INSTRUCTIONS TO FOLLOW
Going through the lines below, tally those that include "format", and give only the number.

↓

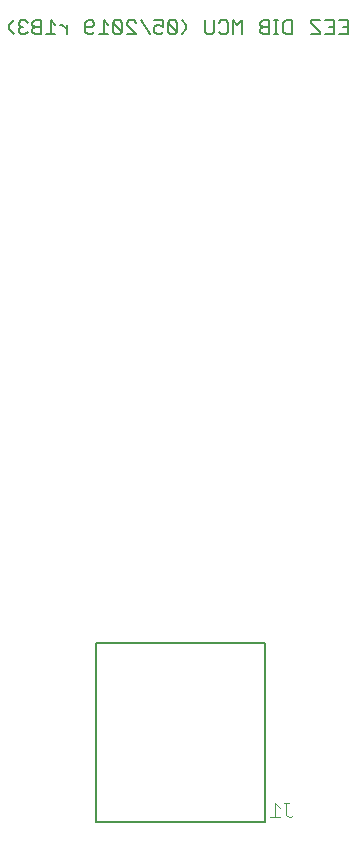
<source format=gbo>
G75*
%MOIN*%
%OFA0B0*%
%FSLAX25Y25*%
%IPPOS*%
%LPD*%
%AMOC8*
5,1,8,0,0,1.08239X$1,22.5*
%
%ADD10C,0.00500*%
%ADD11C,0.00400*%
D10*
X0241660Y0157201D02*
X0297762Y0157201D01*
X0297762Y0217043D01*
X0241660Y0217043D01*
X0241660Y0157201D01*
X0242544Y0419961D02*
X0245546Y0419961D01*
X0244045Y0419961D02*
X0244045Y0424465D01*
X0245546Y0422964D01*
X0247148Y0423715D02*
X0250150Y0420712D01*
X0249400Y0419961D01*
X0247898Y0419961D01*
X0247148Y0420712D01*
X0247148Y0423715D01*
X0247898Y0424465D01*
X0249400Y0424465D01*
X0250150Y0423715D01*
X0250150Y0420712D01*
X0251752Y0419961D02*
X0254754Y0419961D01*
X0251752Y0422964D01*
X0251752Y0423715D01*
X0252502Y0424465D01*
X0254004Y0424465D01*
X0254754Y0423715D01*
X0256356Y0424465D02*
X0259358Y0419961D01*
X0260960Y0420712D02*
X0261710Y0419961D01*
X0263211Y0419961D01*
X0263962Y0420712D01*
X0263962Y0422213D02*
X0262461Y0422964D01*
X0261710Y0422964D01*
X0260960Y0422213D01*
X0260960Y0420712D01*
X0263962Y0422213D02*
X0263962Y0424465D01*
X0260960Y0424465D01*
X0265563Y0423715D02*
X0268566Y0420712D01*
X0267815Y0419961D01*
X0266314Y0419961D01*
X0265563Y0420712D01*
X0265563Y0423715D01*
X0266314Y0424465D01*
X0267815Y0424465D01*
X0268566Y0423715D01*
X0268566Y0420712D01*
X0270134Y0419961D02*
X0271635Y0421463D01*
X0271635Y0422964D01*
X0270134Y0424465D01*
X0277841Y0424465D02*
X0277841Y0420712D01*
X0278591Y0419961D01*
X0280093Y0419961D01*
X0280843Y0420712D01*
X0280843Y0424465D01*
X0282445Y0423715D02*
X0283195Y0424465D01*
X0284696Y0424465D01*
X0285447Y0423715D01*
X0285447Y0420712D01*
X0284696Y0419961D01*
X0283195Y0419961D01*
X0282445Y0420712D01*
X0287048Y0419961D02*
X0287048Y0424465D01*
X0288550Y0422964D01*
X0290051Y0424465D01*
X0290051Y0419961D01*
X0296256Y0420712D02*
X0297007Y0419961D01*
X0299259Y0419961D01*
X0299259Y0424465D01*
X0297007Y0424465D01*
X0296256Y0423715D01*
X0296256Y0422964D01*
X0297007Y0422213D01*
X0299259Y0422213D01*
X0297007Y0422213D02*
X0296256Y0421463D01*
X0296256Y0420712D01*
X0300827Y0419961D02*
X0302328Y0419961D01*
X0301577Y0419961D02*
X0301577Y0424465D01*
X0300827Y0424465D02*
X0302328Y0424465D01*
X0303930Y0423715D02*
X0304680Y0424465D01*
X0306932Y0424465D01*
X0306932Y0419961D01*
X0304680Y0419961D01*
X0303930Y0420712D01*
X0303930Y0423715D01*
X0313137Y0423715D02*
X0313137Y0424465D01*
X0316140Y0424465D01*
X0317741Y0424465D02*
X0320744Y0424465D01*
X0320744Y0419961D01*
X0317741Y0419961D01*
X0316140Y0419961D02*
X0313137Y0419961D01*
X0316140Y0419961D02*
X0316140Y0420712D01*
X0313137Y0423715D01*
X0319243Y0422213D02*
X0320744Y0422213D01*
X0322345Y0419961D02*
X0325348Y0419961D01*
X0325348Y0424465D01*
X0322345Y0424465D01*
X0323846Y0422213D02*
X0325348Y0422213D01*
X0240942Y0422964D02*
X0240192Y0422213D01*
X0237940Y0422213D01*
X0237940Y0420712D02*
X0237940Y0423715D01*
X0238691Y0424465D01*
X0240192Y0424465D01*
X0240942Y0423715D01*
X0240942Y0422964D01*
X0240942Y0420712D02*
X0240192Y0419961D01*
X0238691Y0419961D01*
X0237940Y0420712D01*
X0231735Y0419961D02*
X0231735Y0422964D01*
X0231735Y0421463D02*
X0230233Y0422964D01*
X0229483Y0422964D01*
X0227898Y0422964D02*
X0226397Y0424465D01*
X0226397Y0419961D01*
X0227898Y0419961D02*
X0224895Y0419961D01*
X0223294Y0419961D02*
X0221042Y0419961D01*
X0220292Y0420712D01*
X0220292Y0421463D01*
X0221042Y0422213D01*
X0223294Y0422213D01*
X0223294Y0419961D02*
X0223294Y0424465D01*
X0221042Y0424465D01*
X0220292Y0423715D01*
X0220292Y0422964D01*
X0221042Y0422213D01*
X0218690Y0420712D02*
X0217940Y0419961D01*
X0216438Y0419961D01*
X0215688Y0420712D01*
X0215688Y0421463D01*
X0216438Y0422213D01*
X0217189Y0422213D01*
X0216438Y0422213D02*
X0215688Y0422964D01*
X0215688Y0423715D01*
X0216438Y0424465D01*
X0217940Y0424465D01*
X0218690Y0423715D01*
X0214086Y0424465D02*
X0212585Y0422964D01*
X0212585Y0421463D01*
X0214086Y0419961D01*
D11*
X0301154Y0163524D02*
X0301154Y0158920D01*
X0299620Y0158920D02*
X0302689Y0158920D01*
X0304991Y0159688D02*
X0304991Y0163524D01*
X0305758Y0163524D02*
X0304224Y0163524D01*
X0302689Y0161990D02*
X0301154Y0163524D01*
X0304991Y0159688D02*
X0305758Y0158920D01*
X0306526Y0158920D01*
X0307293Y0159688D01*
M02*

</source>
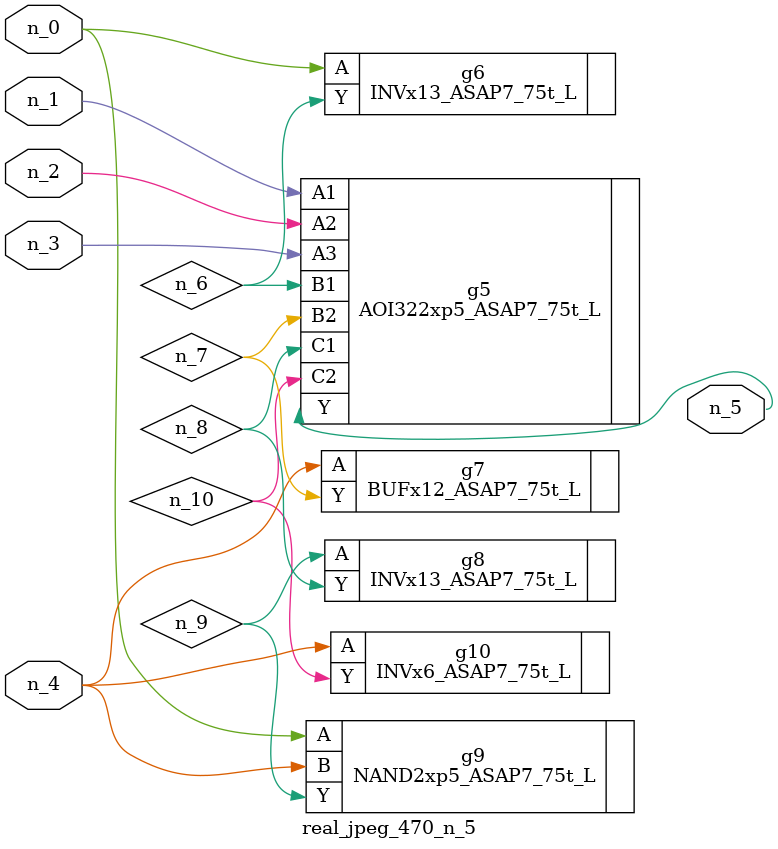
<source format=v>
module real_jpeg_470_n_5 (n_4, n_0, n_1, n_2, n_3, n_5);

input n_4;
input n_0;
input n_1;
input n_2;
input n_3;

output n_5;

wire n_8;
wire n_6;
wire n_7;
wire n_10;
wire n_9;

INVx13_ASAP7_75t_L g6 ( 
.A(n_0),
.Y(n_6)
);

NAND2xp5_ASAP7_75t_L g9 ( 
.A(n_0),
.B(n_4),
.Y(n_9)
);

AOI322xp5_ASAP7_75t_L g5 ( 
.A1(n_1),
.A2(n_2),
.A3(n_3),
.B1(n_6),
.B2(n_7),
.C1(n_8),
.C2(n_10),
.Y(n_5)
);

BUFx12_ASAP7_75t_L g7 ( 
.A(n_4),
.Y(n_7)
);

INVx6_ASAP7_75t_L g10 ( 
.A(n_4),
.Y(n_10)
);

INVx13_ASAP7_75t_L g8 ( 
.A(n_9),
.Y(n_8)
);


endmodule
</source>
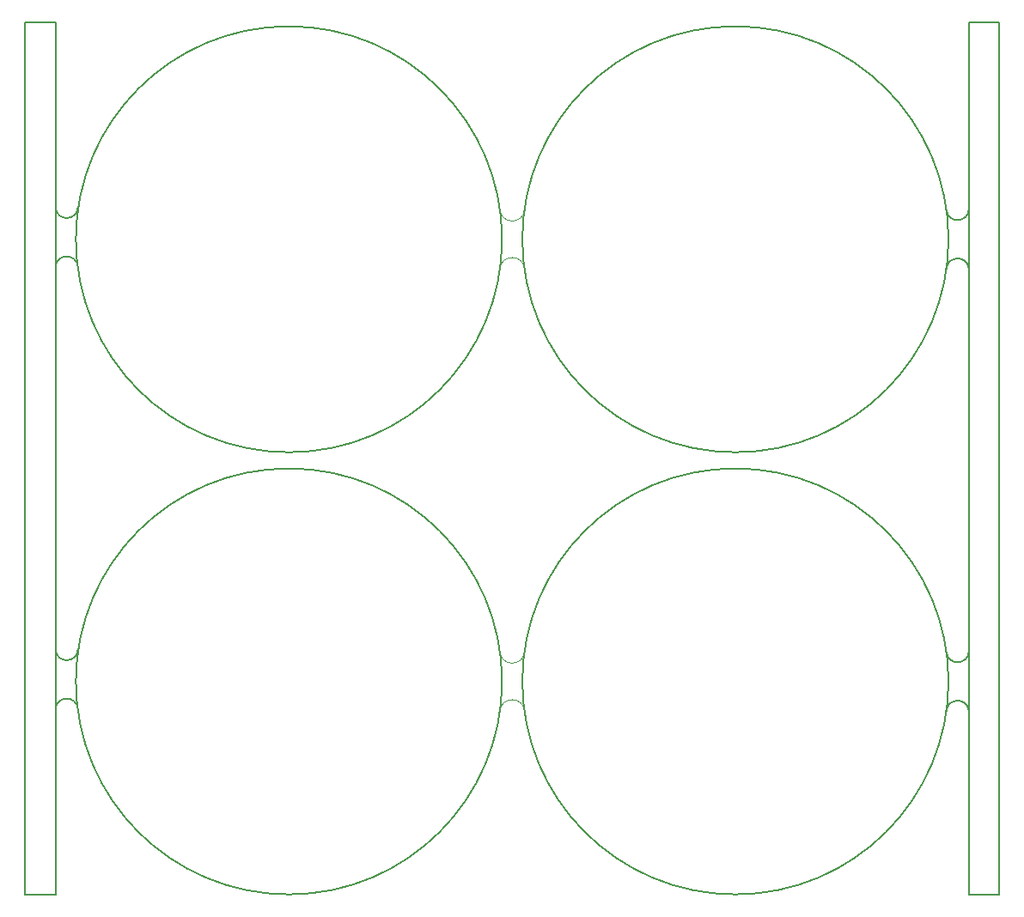
<source format=gbr>
G04 #@! TF.GenerationSoftware,KiCad,Pcbnew,(5.1.9)-1*
G04 #@! TF.CreationDate,2021-11-24T11:51:20+08:00*
G04 #@! TF.ProjectId,RGB-ring,5247422d-7269-46e6-972e-6b696361645f,rev?*
G04 #@! TF.SameCoordinates,Original*
G04 #@! TF.FileFunction,Profile,NP*
%FSLAX46Y46*%
G04 Gerber Fmt 4.6, Leading zero omitted, Abs format (unit mm)*
G04 Created by KiCad (PCBNEW (5.1.9)-1) date 2021-11-24 11:51:20*
%MOMM*%
%LPD*%
G01*
G04 APERTURE LIST*
G04 #@! TA.AperFunction,Profile*
%ADD10C,0.150000*%
G04 #@! TD*
G04 #@! TA.AperFunction,Profile*
%ADD11C,0.120000*%
G04 #@! TD*
G04 APERTURE END LIST*
D10*
X169004536Y-46400107D02*
G75*
G02*
X166800000Y-46500000I-1104536J107D01*
G01*
X166795464Y-52399893D02*
G75*
G02*
X169000000Y-52300000I1104536J-107D01*
G01*
X172000000Y-114000000D02*
X169000000Y-114000000D01*
X169000000Y-114000000D02*
X169000000Y-28000000D01*
X169000000Y-28000000D02*
X172000000Y-28000000D01*
X172000000Y-28000000D02*
X172000000Y-114000000D01*
X166795464Y-95999893D02*
G75*
G02*
X169000000Y-95900000I1104536J-107D01*
G01*
X169004536Y-90000107D02*
G75*
G02*
X166800000Y-90100000I-1104536J107D01*
G01*
X78995464Y-52199893D02*
G75*
G02*
X81200000Y-52100000I1104536J-107D01*
G01*
X81204536Y-46200107D02*
G75*
G02*
X79000000Y-46300000I-1104536J107D01*
G01*
X78995464Y-95799893D02*
G75*
G02*
X81200000Y-95700000I1104536J-107D01*
G01*
X81204536Y-89800107D02*
G75*
G02*
X79000000Y-89900000I-1104536J107D01*
G01*
X79000000Y-28000000D02*
X79000000Y-114000000D01*
X76000000Y-28000000D02*
X79000000Y-28000000D01*
X76000000Y-114000000D02*
X76000000Y-28000000D01*
X79000000Y-114000000D02*
X76000000Y-114000000D01*
D11*
X125200000Y-46400000D02*
G75*
G02*
X122800000Y-46400000I-1200000J0D01*
G01*
X125200000Y-90000000D02*
G75*
G02*
X122800000Y-90000000I-1200000J0D01*
G01*
X122800000Y-96000000D02*
G75*
G02*
X125200000Y-96000000I1200000J0D01*
G01*
D10*
X167000000Y-49400000D02*
G75*
G03*
X167000000Y-49400000I-21000000J0D01*
G01*
X167000000Y-93000000D02*
G75*
G03*
X167000000Y-93000000I-21000000J0D01*
G01*
D11*
X122800000Y-52400000D02*
G75*
G02*
X125200000Y-52400000I1200000J0D01*
G01*
D10*
X123000000Y-49400000D02*
G75*
G03*
X123000000Y-49400000I-21000000J0D01*
G01*
X123000000Y-93000000D02*
G75*
G03*
X123000000Y-93000000I-21000000J0D01*
G01*
M02*

</source>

↑

ANSWER TO THE PROBLEM
4